Records drawn from a dataset
###

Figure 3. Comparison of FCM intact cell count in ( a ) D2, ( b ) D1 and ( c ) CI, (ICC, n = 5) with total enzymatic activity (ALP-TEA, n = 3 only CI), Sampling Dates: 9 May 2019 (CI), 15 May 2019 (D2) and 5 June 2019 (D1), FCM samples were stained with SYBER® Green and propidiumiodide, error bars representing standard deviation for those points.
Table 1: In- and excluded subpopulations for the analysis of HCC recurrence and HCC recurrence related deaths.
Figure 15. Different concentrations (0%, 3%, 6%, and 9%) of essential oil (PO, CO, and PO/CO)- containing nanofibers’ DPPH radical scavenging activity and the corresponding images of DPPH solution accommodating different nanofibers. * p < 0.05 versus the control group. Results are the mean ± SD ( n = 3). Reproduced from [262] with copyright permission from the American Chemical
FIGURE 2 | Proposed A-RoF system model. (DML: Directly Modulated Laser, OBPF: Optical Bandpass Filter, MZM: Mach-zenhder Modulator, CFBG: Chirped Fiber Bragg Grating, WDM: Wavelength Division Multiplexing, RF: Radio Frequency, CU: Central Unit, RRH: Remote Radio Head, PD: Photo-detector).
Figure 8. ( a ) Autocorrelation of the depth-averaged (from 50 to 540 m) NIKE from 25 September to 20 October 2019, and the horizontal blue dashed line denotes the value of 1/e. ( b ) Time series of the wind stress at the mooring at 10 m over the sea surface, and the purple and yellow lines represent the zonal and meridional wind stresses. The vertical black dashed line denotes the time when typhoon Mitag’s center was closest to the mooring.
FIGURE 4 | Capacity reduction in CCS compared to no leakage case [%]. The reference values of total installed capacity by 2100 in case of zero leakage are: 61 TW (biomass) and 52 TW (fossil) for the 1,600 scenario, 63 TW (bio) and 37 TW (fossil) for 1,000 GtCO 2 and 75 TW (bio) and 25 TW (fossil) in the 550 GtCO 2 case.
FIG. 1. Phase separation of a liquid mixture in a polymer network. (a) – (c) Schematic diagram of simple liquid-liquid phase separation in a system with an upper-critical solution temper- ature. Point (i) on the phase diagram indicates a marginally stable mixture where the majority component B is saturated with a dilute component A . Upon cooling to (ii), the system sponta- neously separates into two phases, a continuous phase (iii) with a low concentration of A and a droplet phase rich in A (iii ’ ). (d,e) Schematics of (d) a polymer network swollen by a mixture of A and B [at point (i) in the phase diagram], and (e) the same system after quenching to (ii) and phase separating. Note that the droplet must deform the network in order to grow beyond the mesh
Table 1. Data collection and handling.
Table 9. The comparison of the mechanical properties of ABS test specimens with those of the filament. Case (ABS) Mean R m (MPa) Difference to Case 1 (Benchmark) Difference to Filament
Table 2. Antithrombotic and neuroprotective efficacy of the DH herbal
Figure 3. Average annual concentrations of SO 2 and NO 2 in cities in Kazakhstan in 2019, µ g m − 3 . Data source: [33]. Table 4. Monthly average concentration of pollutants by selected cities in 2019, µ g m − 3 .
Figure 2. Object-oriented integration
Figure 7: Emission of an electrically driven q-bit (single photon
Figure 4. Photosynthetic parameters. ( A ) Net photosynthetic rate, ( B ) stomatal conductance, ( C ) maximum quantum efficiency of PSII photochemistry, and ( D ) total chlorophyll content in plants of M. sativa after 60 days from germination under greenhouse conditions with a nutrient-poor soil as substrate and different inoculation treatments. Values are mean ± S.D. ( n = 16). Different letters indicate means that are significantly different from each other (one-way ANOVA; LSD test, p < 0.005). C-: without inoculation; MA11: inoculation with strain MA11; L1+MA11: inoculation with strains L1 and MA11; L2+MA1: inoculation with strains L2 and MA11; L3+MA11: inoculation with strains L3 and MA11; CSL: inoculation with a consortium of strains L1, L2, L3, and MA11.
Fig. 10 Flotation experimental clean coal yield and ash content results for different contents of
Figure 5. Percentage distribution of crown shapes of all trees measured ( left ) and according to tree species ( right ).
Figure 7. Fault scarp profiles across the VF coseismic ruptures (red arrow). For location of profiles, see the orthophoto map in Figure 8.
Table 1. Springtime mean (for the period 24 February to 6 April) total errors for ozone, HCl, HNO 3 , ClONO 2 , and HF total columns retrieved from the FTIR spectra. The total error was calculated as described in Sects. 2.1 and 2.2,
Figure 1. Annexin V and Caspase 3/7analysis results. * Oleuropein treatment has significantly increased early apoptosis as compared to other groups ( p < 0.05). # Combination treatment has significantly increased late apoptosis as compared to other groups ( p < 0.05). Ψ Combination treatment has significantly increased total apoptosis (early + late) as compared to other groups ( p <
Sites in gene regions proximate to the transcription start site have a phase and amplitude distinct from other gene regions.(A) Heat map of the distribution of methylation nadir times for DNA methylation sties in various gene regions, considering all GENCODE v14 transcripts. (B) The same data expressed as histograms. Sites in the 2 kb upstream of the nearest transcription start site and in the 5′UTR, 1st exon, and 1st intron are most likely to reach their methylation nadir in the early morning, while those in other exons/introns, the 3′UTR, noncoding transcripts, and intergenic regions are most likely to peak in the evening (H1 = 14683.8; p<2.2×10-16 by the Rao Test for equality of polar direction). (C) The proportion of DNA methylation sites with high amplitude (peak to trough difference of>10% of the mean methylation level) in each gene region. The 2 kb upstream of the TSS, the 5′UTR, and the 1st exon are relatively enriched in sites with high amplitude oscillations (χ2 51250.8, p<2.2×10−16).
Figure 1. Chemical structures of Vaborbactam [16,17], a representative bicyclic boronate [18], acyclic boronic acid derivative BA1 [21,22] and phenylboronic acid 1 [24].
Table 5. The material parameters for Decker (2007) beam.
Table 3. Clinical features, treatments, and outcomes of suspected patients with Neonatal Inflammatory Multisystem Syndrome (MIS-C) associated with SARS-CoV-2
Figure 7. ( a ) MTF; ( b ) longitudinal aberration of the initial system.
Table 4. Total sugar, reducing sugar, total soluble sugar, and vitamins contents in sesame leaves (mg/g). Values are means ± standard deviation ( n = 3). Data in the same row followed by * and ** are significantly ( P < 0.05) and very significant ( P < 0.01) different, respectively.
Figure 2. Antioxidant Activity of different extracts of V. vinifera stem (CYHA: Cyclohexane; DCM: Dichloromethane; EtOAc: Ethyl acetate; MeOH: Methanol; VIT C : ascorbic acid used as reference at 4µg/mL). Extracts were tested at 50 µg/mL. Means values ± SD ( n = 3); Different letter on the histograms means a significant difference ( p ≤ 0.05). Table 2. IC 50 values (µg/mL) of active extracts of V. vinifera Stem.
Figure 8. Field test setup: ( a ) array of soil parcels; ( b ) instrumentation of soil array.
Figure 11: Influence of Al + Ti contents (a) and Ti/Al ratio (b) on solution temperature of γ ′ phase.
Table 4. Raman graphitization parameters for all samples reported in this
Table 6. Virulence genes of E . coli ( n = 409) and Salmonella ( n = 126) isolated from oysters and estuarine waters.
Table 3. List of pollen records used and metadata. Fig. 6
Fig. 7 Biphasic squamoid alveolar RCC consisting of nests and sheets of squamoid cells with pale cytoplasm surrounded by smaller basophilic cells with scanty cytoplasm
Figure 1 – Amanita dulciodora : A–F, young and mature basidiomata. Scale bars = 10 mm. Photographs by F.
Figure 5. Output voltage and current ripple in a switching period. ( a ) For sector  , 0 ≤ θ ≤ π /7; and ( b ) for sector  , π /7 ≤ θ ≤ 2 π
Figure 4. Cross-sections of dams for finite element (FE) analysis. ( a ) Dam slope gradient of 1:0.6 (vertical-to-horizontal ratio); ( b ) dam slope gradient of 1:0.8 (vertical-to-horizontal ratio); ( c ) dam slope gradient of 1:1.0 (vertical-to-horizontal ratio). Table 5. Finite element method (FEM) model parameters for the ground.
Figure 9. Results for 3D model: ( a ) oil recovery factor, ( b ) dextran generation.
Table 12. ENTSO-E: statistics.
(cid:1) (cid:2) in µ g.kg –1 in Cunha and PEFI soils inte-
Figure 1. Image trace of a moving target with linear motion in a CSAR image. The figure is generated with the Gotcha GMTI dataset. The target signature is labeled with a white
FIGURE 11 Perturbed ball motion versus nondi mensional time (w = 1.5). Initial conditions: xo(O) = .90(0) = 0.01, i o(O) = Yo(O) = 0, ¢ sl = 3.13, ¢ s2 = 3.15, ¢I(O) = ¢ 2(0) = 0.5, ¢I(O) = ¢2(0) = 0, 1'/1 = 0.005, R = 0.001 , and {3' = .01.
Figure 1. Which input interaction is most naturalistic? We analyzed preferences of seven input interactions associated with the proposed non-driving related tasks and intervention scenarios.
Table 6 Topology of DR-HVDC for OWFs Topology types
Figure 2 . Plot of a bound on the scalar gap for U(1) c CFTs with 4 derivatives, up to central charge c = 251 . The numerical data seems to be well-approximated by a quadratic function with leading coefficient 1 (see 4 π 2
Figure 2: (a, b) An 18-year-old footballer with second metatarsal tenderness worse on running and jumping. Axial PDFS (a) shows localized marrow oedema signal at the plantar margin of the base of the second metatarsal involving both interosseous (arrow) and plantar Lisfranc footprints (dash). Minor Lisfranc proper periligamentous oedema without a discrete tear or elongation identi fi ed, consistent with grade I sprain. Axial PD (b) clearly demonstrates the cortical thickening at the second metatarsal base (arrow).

###

What is needed
Go through the entries above and count the lines containing "samples". Give the number only.

Final answer
2